La prima avvertenza è quella di non attaccare l’animale a meno di non essere assolutamente certi di ucciderlo, e siccome questa certezza non esiste è meglio limitarsi ad osservarlo da lontano. Un attacco fallito, specie se ripetuto (provare un primo ed un secondo colpo in successione), può causare una reazione di attacco da parte dell’insetto. In questo caso è consigliabile tentare la fuga, tenendo il capo basso, e agitando le mani sopra la testa. La fuga a volte risulta inefficace, perché con troppa facilità si pensa di aver distanziato il calabrone, e solo dopo una decina di metri si abbandona un atteggiamento difensivo, rialzandosi e fermandosi. I calabroni sono inseguitori assai più tenaci delle api, possono compiere grandi distanze e piombarci nuovamente addosso appena abbassiamo le difese.

Molto meglio non infastidirlo e allontanare bambini, anziani, persone in costume e cani che potrebbero avere la malaugurata idea di catturarlo al volo come spesso succede con le fastidiose mosche.

Osserviamo dove si posa, se è stato attratto ad esempio dal cibo, dalla frutta, o da una bevanda zuccherata, e seguiamo il suo volo successivo per cercare di localizzare un eventuale favo. La colonia inizialmente può essere anche piccola, ad esempio si vedono svolazzare di tanto in tanto tre-cinque calabroni che fanno fuori e dentro da una crepa di un muro, dal comignolo, dalle imposte di una finestra chiusa da tempo o da una pignatta rotta del tetto, ma presto potrebbero formare uno sciame intero.

 

La trappola

Se il rifugio è lontano dalle attività umane si può approntare una trappola, di preparazione casalinga, ma molto efficace. Si prende una bottiglia di aranciata, per la mia esperienza quella classica a marchio “Fanta” è la migliore, se ne vuota il contenuto in una caraffa, si taglia la bottiglia poco sopra la strozzatura e si infila la parte superiore, capovolta verso il basso, nella base. Con alcuni punti metallici si fissano fra loro le due parti. Si versa all’interno parte del liquido, in modo che sul fondo ve ne siano circa quattro dita e tutto “l’imbuto” sia stato bagnato così da esercitare un’azione di richiamo. I calabroni cadranno all’interno della trappola e difficilmente troveranno il modo di uscire. La trappola va messa in un luogo vicino al favo, ben esposto al sole per tutta la giornata e solo con il buio potrà essere rimossa. Di notte, infatti, i calabroni non volano.

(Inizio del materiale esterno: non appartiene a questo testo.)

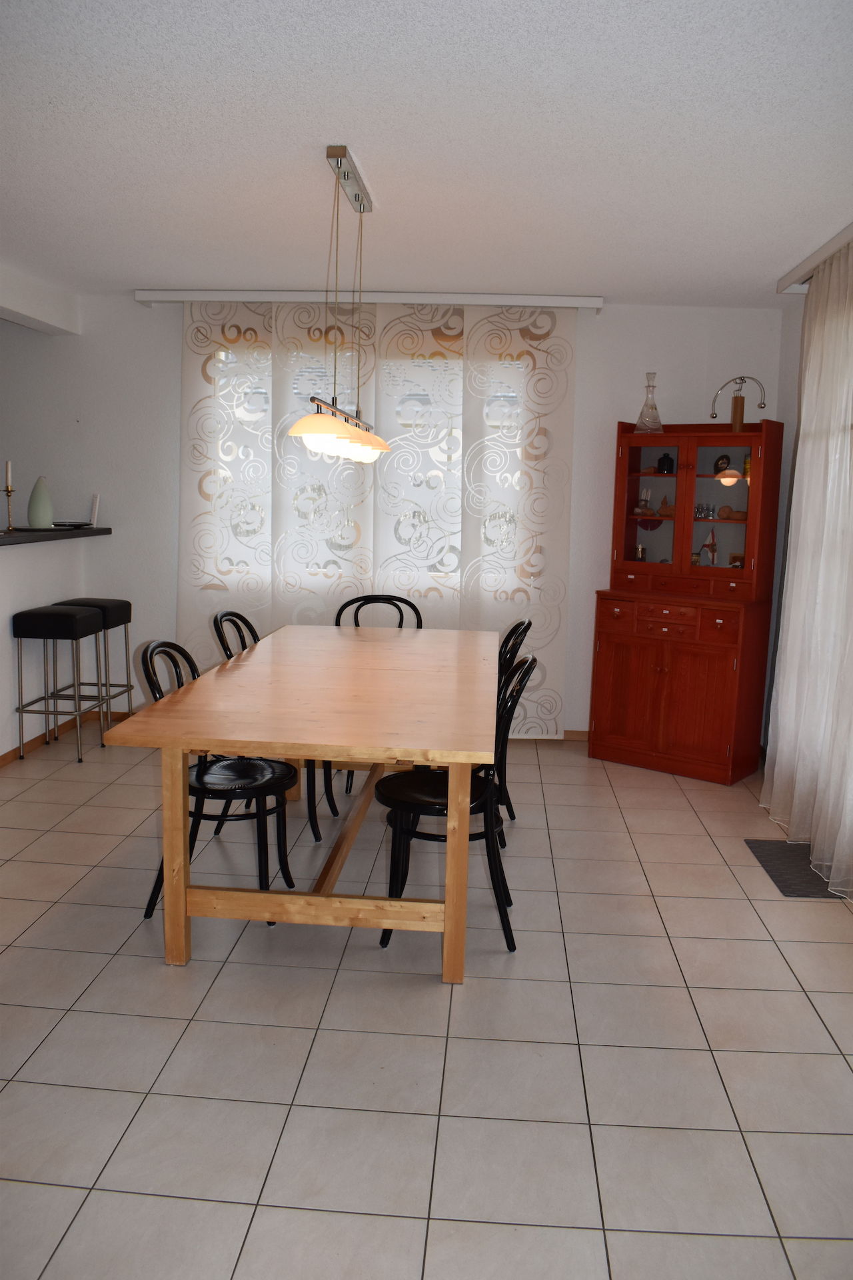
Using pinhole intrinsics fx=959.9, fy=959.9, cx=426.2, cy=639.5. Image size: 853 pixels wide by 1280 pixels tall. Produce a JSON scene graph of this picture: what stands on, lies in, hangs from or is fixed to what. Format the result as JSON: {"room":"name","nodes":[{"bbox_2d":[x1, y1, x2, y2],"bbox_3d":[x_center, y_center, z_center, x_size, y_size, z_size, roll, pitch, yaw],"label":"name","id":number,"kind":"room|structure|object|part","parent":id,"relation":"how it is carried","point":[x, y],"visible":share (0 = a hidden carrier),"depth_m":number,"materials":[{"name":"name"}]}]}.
{"room":"dining room","nodes":[
{"label":"dining room","id":0,"kind":"room"},
{"bbox_2d":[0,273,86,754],"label":"left wall","id":1,"kind":"structure","parent":0,"point":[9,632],"depth_m":5.17,"materials":[{"name":"white paint"}]},
{"bbox_2d":[0,526,111,545],"bbox_3d":[-2.234,-0.486,4.621,0.594,0.043,2.322,2,9,4],"label":"countertop","id":2,"kind":"object","parent":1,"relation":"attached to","point":[13,539],"visible":0.79,"depth_m":5.07,"materials":[{"name":"black stone"}]},
{"bbox_2d":[1,482,16,531],"bbox_3d":[-2.124,-0.695,4.856,0.089,0.289,0.089,2,9,4],"label":"candlestick","id":3,"kind":"object","parent":2,"relation":"on","point":[9,492],"visible":1,"depth_m":4.85,"materials":[{"name":"metal"}]},
{"bbox_2d":[4,460,13,490],"bbox_3d":[-2.078,-0.810,4.764,0.031,0.166,0.033,2,9,4],"label":"candle","id":4,"kind":"object","parent":3,"relation":"in","point":[9,469],"visible":0.97,"depth_m":4.75,"materials":[{"name":"wax"}]},
{"bbox_2d":[27,476,53,528],"bbox_3d":[-2.086,-0.738,5.183,0.133,0.285,0.128,-4,10,-33],"label":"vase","id":5,"kind":"object","parent":2,"relation":"on","point":[36,519],"visible":0.99,"depth_m":5.14,"materials":[{"name":"ceramic"}]},
{"bbox_2d":[52,519,93,528],"bbox_3d":[-2.043,-0.662,5.534,0.237,0.031,0.257,2,9,4],"label":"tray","id":6,"kind":"object","parent":2,"relation":"on","point":[71,525],"visible":0.99,"depth_m":5.49,"materials":[{"name":"black"}]},
{"bbox_2d":[89,493,100,525],"bbox_3d":[-1.931,-0.757,5.584,0.062,0.184,0.082,2,9,4],"label":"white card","id":7,"kind":"object","parent":2,"relation":"on","point":[95,505],"visible":0.98,"depth_m":5.56,"materials":[{"name":"white"}]},
{"bbox_2d":[0,706,131,766],"bbox_3d":[-2.212,0.805,3.522,0.014,0.067,4.671,2,9,4],"label":"baseboard","id":8,"kind":"structure","parent":1,"relation":"attached to","point":[1,760],"depth_m":5.22,"materials":[{"name":"brown wood"}]},
{"bbox_2d":[0,295,787,740],"bbox_3d":[-0.645,-0.698,5.611,5.192,2.482,0.174,2,9,4],"label":"back wall","id":9,"kind":"structure","parent":0,"point":[120,542],"depth_m":5.46,"materials":[{"name":"white paint"}]},
{"bbox_2d":[202,339,537,585],"bbox_3d":[-0.318,-0.980,5.542,1.940,1.432,0.140,2,9,4],"label":"window","id":10,"kind":"structure","parent":9,"relation":"in","point":[225,357],"depth_m":5.51,"materials":[{"name":"glass"}]},
{"bbox_2d":[136,290,605,306],"bbox_3d":[-0.300,-1.834,5.177,2.471,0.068,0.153,2,9,4],"label":"curtain rail","id":11,"kind":"object","parent":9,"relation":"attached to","point":[531,297],"visible":0.87,"depth_m":5.08,"materials":[{"name":"white metal"}]},
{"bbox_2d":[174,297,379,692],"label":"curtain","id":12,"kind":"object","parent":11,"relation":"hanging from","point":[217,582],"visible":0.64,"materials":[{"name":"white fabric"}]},
{"bbox_2d":[174,300,575,734],"bbox_3d":[-0.320,-0.637,5.346,2.191,2.399,0.073,2,9,4],"label":"curtain","id":13,"kind":"object","parent":11,"relation":"hanging from","point":[546,344],"visible":0.64,"depth_m":5.30,"materials":[{"name":"white fabric"}]},
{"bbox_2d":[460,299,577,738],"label":"curtain","id":14,"kind":"object","parent":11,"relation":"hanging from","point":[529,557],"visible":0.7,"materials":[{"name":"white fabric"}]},
{"bbox_2d":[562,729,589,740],"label":"baseboard","id":15,"kind":"structure","parent":9,"relation":"attached to","point":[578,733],"depth_m":5.64,"materials":[{"name":"brown wood"}]},
{"bbox_2d":[0,721,852,1279],"bbox_3d":[-1.318,1.059,2.637,6.401,0.099,6.812,2,9,4],"label":"floor","id":16,"kind":"structure","parent":0,"point":[160,973],"depth_m":2.49,"materials":[{"name":"tile"}]},
{"bbox_2d":[12,604,106,764],"bbox_3d":[-1.904,0.223,5.035,0.346,0.779,0.387,2,9,4],"label":"bar stool","id":17,"kind":"object","parent":16,"relation":"on","point":[75,619],"visible":0.99,"depth_m":4.87,"materials":[{"name":"metal"}]},
{"bbox_2d":[52,598,134,738],"bbox_3d":[-1.874,0.174,5.347,0.354,0.777,0.378,2,9,4],"label":"bar stool","id":18,"kind":"object","parent":16,"relation":"on","point":[98,599],"visible":0.66,"depth_m":5.30,"materials":[{"name":"metal"}]},
{"bbox_2d":[138,634,299,925],"bbox_3d":[-0.704,0.458,3.293,0.522,0.905,0.464,2,9,4],"label":"chair","id":19,"kind":"object","parent":16,"relation":"on","point":[217,790],"visible":0.59,"depth_m":3.21,"materials":[{"name":"black wood"}]},
{"bbox_2d":[210,610,337,842],"bbox_3d":[-0.622,0.345,4.047,0.506,0.905,0.455,2,9,4],"label":"chair","id":20,"kind":"object","parent":16,"relation":"on","point":[337,813],"visible":0.24,"depth_m":3.90,"materials":[{"name":"black wood"}]},
{"bbox_2d":[104,624,502,982],"bbox_3d":[-0.280,0.479,3.699,1.056,0.762,2.184,2,9,4],"label":"dining table","id":21,"kind":"object","parent":16,"relation":"on","point":[222,737],"visible":0.99,"depth_m":2.86,"materials":[{"name":"brown wood"}]},
{"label":"leg","id":22,"kind":"part","parent":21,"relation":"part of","materials":[{"name":"brown wood"}]},
{"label":"leg","id":23,"kind":"part","parent":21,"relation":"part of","materials":[{"name":"brown wood"}]},
{"bbox_2d":[333,593,424,628],"bbox_3d":[-0.251,0.244,4.756,0.463,0.892,0.506,2,9,4],"label":"chair","id":24,"kind":"object","parent":16,"relation":"on","point":[401,617],"visible":0.23,"depth_m":4.89,"materials":[{"name":"black wood"}]},
{"bbox_2d":[376,652,534,956],"bbox_3d":[0.089,0.500,3.162,0.511,0.912,0.456,2,9,4],"label":"chair","id":25,"kind":"object","parent":16,"relation":"on","point":[481,807],"visible":0.67,"depth_m":3.04,"materials":[{"name":"black wood"}]},
{"bbox_2d":[495,618,533,825],"bbox_3d":[0.179,0.348,4.140,0.489,0.911,0.444,2,9,4],"label":"chair","id":26,"kind":"object","parent":16,"relation":"on","point":[529,625],"visible":0.26,"depth_m":4.02,"materials":[{"name":"black wood"}]},
{"bbox_2d":[588,418,783,782],"bbox_3d":[1.359,-0.215,5.092,0.852,1.810,0.484,8,11,37],"label":"china cabinet","id":27,"kind":"object","parent":16,"relation":"on","point":[687,462],"visible":0.97,"depth_m":4.98,"materials":[{"name":"red wood"}]},
{"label":"cabinet door","id":28,"kind":"part","parent":27,"relation":"part of","materials":[{"name":"red wood"}]},
{"bbox_2d":[632,543,646,560],"bbox_3d":[1.189,-0.474,5.347,0.075,0.105,0.072,8,11,37],"label":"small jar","id":29,"kind":"object","parent":27,"relation":"in","point":[638,549],"visible":0.96,"depth_m":5.32,"materials":[{"name":"metal"}]},
{"bbox_2d":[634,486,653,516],"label":"figurine","id":30,"kind":"object","parent":27,"relation":"in","point":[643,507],"visible":0.99,"depth_m":5.24,"materials":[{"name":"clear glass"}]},
{"bbox_2d":[635,372,663,433],"bbox_3d":[1.196,-1.257,5.114,0.156,0.329,0.154,8,11,36],"label":"glass decanter","id":31,"kind":"object","parent":27,"relation":"on","point":[643,422],"visible":0.98,"depth_m":5.09,"materials":[{"name":"clear glass"}]},
{"bbox_3d":[1.199,-0.767,5.119,0.258,0.725,0.123,8,11,37],"label":"glass door","id":32,"kind":"part","parent":27,"relation":"part of","materials":[{"name":"glass"}]},
{"bbox_2d":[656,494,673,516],"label":"figurine","id":33,"kind":"object","parent":27,"relation":"in","point":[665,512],"visible":0.84,"depth_m":5.20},
{"bbox_2d":[656,452,675,473],"bbox_3d":[1.286,-0.944,5.169,0.092,0.114,0.086,8,11,36],"label":"dark jar","id":34,"kind":"object","parent":27,"relation":"in","point":[667,459],"visible":0.98,"depth_m":5.14,"materials":[{"name":"black"}]},
{"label":"drawers","id":35,"kind":"part","parent":27,"relation":"part of","materials":[{"name":"red wood"}]},
{"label":"cabinet doors","id":36,"kind":"part","parent":27,"relation":"part of","materials":[{"name":"red wood"}]},
{"bbox_2d":[694,502,714,519],"bbox_3d":[1.482,-0.681,5.113,0.106,0.086,0.083,7,10,32],"label":"drinking glass","id":37,"kind":"object","parent":27,"relation":"in","point":[700,515],"visible":0.93,"depth_m":5.09,"materials":[{"name":"clear glass"}]},
{"bbox_2d":[700,526,718,565],"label":"flag","id":38,"kind":"object","parent":27,"relation":"in","point":[710,545],"visible":0.98,"depth_m":5.12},
{"bbox_3d":[1.544,-0.723,4.999,0.309,0.733,0.129,8,11,37],"label":"glass door","id":39,"kind":"part","parent":27,"relation":"part of","materials":[{"name":"glass"}]},
{"bbox_2d":[713,453,731,473],"bbox_3d":[1.568,-0.923,5.086,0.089,0.115,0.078,8,11,35],"label":"decorative plate","id":40,"kind":"object","parent":27,"relation":"in","point":[723,459],"visible":0.92,"depth_m":5.06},
{"bbox_2d":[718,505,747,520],"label":"figurine","id":41,"kind":"object","parent":27,"relation":"in","point":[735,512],"visible":0.91,"depth_m":5.12,"materials":[{"name":"brown"}]},
{"bbox_2d":[728,552,745,568],"bbox_3d":[1.656,-0.409,5.088,0.097,0.096,0.068,7,10,34],"label":"small box","id":42,"kind":"object","parent":27,"relation":"in","point":[735,557],"visible":0.66,"depth_m":5.07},
{"bbox_2d":[710,374,769,429],"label":"decorative sculpture","id":43,"kind":"object","parent":27,"relation":"on","point":[737,402],"visible":0.97,"depth_m":4.95,"materials":[{"name":"metal"}]},
{"bbox_2d":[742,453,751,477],"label":"bottle","id":44,"kind":"object","parent":27,"relation":"in","point":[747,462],"visible":0.51,"depth_m":5.00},
{"bbox_2d":[744,838,846,899],"bbox_3d":[1.472,0.895,3.778,0.290,0.010,0.558,2,9,4],"label":"floor mat","id":45,"kind":"object","parent":16,"relation":"on","point":[760,845],"visible":0.68,"depth_m":3.74,"materials":[{"name":"grey fabric"}]},
{"bbox_2d":[0,0,852,303],"bbox_3d":[-0.838,-1.508,2.470,5.846,0.107,6.556,2,9,4],"label":"ceiling","id":46,"kind":"structure","parent":0,"point":[165,277],"depth_m":2.89,"materials":[{"name":"white paint"}]},
{"bbox_2d":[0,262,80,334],"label":"ceiling beam","id":47,"kind":"structure","parent":46,"relation":"attached to","point":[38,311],"depth_m":5.13,"materials":[{"name":"white paint"}]},
{"bbox_2d":[286,142,391,461],"bbox_3d":[-0.269,-1.131,3.343,0.183,0.943,1.192,2,9,4],"label":"pendant light","id":48,"kind":"object","parent":46,"relation":"hanging from","point":[344,151],"visible":0.99,"depth_m":3.18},
{"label":"shade","id":49,"kind":"part","parent":48,"relation":"part of","materials":[{"name":"glass"}]},
{"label":"shade","id":50,"kind":"part","parent":48,"relation":"part of","materials":[{"name":"white glass"}]},
{"bbox_3d":[-0.226,-0.755,3.663,0.181,0.106,0.180,2,9,4],"label":"shade","id":51,"kind":"part","parent":48,"relation":"part of","materials":[{"name":"glass"}]},
{"bbox_2d":[776,222,852,292],"bbox_3d":[1.638,-1.435,2.900,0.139,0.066,3.379,2,9,4],"label":"curtain rail","id":52,"kind":"object","parent":46,"relation":"attached to","point":[812,261],"visible":0.85,"depth_m":4.08,"materials":[{"name":"white"}]},
{"bbox_2d":[761,238,852,902],"bbox_3d":[1.584,-0.328,3.704,0.128,2.383,1.793,2,9,4],"label":"sheer curtain","id":53,"kind":"object","parent":52,"relation":"hanging from","point":[782,677],"visible":0.96,"depth_m":3.84,"materials":[{"name":"white fabric"}]},
{"bbox_2d":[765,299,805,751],"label":"right wall","id":54,"kind":"structure","parent":0,"point":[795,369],"depth_m":5.04,"materials":[{"name":"paint"}]}
]}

La resistenza e la forza di questi insetti è tale che mentre una vespa non supera le due ore di ammollo i calabroni resistono vivi e vitali anche più di dodici ore.

 

Per distruggere il favo

Occorre impiegare un prodotto specifico, esistono insetticidi “a lunga gittata” che permettono di agire mantenendo una distanza di sicurezza.